The European Union's Emissions Trading System comes under fire from airline industry executives, saying that Gulf carriers will be penalised unfairly.
Region's airlines rail on EU 'levy'
Gulf airline executives have lined up to criticise a new European law intended to reduce carbon emissions.
Akbar Al Baker, the chief executive of Qatar Airways, heaped scorn upon the European Union's Emissions Trading System (ETS), saying it would have a pronounced impact on fast-growing Gulf airlines.
"This is an indirect form of taxation to cover up the mismanagement they have been having of their finances for the last couple of decades," he said, speaking at the Global Aerospace Summit in Abu Dhabi yesterday.
"This ETS is going to be the most important thing in the future for Middle East carriers," he added. "We will be penalised because we're emitting more CO compared to peers in Europe or other places. We will be introducing more aircraft."
The ETS is a cap-and-trade system allowing companies to emit a certain amount of carbon dioxide per year, while also enabling them to trade allowances.
The system was expanded to cover airlines starting this year, and will be further expanded to cover the petrochemicals, ammonia and aluminium industries next year.
The move was also criticised by Sheikh Ahmed bin Saeed Al Maktoum, the chairman and chief executive of Emirates Group.
"It will hurt all the airlines," he said. "As an industry, what we want to see is this money being spent on aviation … At the end of the day, the passenger will pay."
Levels of carbon emissions from the Middle East increased by 171 per cent between 1990 and 2009 to a total of 1.5 billion tonnes of carbon dioxide, according to data from the International Energy Agency.
The UAE's carbon emissions almost doubled during the period, while Qatar's output more than tripled. Airlines that fly into the EU have warned the ETS could spark a trade war.
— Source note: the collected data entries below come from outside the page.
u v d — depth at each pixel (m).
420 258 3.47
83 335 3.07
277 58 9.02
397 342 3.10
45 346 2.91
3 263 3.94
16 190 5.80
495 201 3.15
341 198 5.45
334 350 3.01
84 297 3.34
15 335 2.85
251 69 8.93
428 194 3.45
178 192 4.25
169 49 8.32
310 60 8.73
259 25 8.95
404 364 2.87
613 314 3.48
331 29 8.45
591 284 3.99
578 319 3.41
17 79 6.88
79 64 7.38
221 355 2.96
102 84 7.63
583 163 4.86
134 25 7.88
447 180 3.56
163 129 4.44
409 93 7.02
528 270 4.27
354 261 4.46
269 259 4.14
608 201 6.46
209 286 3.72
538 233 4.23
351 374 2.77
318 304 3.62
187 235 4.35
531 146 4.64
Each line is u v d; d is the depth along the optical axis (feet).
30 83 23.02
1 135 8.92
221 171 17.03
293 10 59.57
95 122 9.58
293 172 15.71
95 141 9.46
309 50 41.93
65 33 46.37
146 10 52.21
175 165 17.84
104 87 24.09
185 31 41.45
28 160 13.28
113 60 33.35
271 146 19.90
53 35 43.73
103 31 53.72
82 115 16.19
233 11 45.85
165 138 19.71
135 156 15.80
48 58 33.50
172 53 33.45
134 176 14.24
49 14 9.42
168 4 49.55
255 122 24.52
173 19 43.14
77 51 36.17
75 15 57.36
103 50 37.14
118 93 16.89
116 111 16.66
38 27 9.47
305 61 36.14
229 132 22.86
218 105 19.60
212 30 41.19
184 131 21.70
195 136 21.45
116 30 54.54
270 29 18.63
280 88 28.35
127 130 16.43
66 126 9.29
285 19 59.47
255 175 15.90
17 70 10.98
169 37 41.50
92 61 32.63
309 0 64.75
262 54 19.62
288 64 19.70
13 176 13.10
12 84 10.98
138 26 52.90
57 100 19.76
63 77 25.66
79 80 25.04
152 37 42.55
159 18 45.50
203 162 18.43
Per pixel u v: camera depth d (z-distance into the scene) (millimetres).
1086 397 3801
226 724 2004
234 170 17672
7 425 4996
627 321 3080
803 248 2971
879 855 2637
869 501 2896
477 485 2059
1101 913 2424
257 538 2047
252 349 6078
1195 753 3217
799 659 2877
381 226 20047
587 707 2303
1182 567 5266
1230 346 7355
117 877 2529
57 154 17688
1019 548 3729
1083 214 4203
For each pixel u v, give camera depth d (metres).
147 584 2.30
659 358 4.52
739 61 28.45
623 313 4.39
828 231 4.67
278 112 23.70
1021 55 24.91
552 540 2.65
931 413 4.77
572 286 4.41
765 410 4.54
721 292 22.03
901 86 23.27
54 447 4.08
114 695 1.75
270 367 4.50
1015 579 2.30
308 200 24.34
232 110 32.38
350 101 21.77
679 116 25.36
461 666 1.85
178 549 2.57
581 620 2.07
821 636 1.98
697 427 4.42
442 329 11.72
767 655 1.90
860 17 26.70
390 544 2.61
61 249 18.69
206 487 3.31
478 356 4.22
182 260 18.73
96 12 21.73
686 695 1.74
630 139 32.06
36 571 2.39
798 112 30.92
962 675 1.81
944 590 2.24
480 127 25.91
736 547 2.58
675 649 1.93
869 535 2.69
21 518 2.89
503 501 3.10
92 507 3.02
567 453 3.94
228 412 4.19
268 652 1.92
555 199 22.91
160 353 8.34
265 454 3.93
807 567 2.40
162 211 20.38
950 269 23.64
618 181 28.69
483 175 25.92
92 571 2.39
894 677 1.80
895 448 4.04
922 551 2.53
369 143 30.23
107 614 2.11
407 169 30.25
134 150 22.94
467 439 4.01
China has barred its airlines from joining the system.
Reducing carbon emissions could also be helped by overhauling air traffic control systems to minimise fuel loss, said David Hess, the president of Pratt & Whitney.
"We don't need punitive tax measures," he said. "Modernisation of air traffic control systems would have an immediate benefit to the carbon footprint of the industry."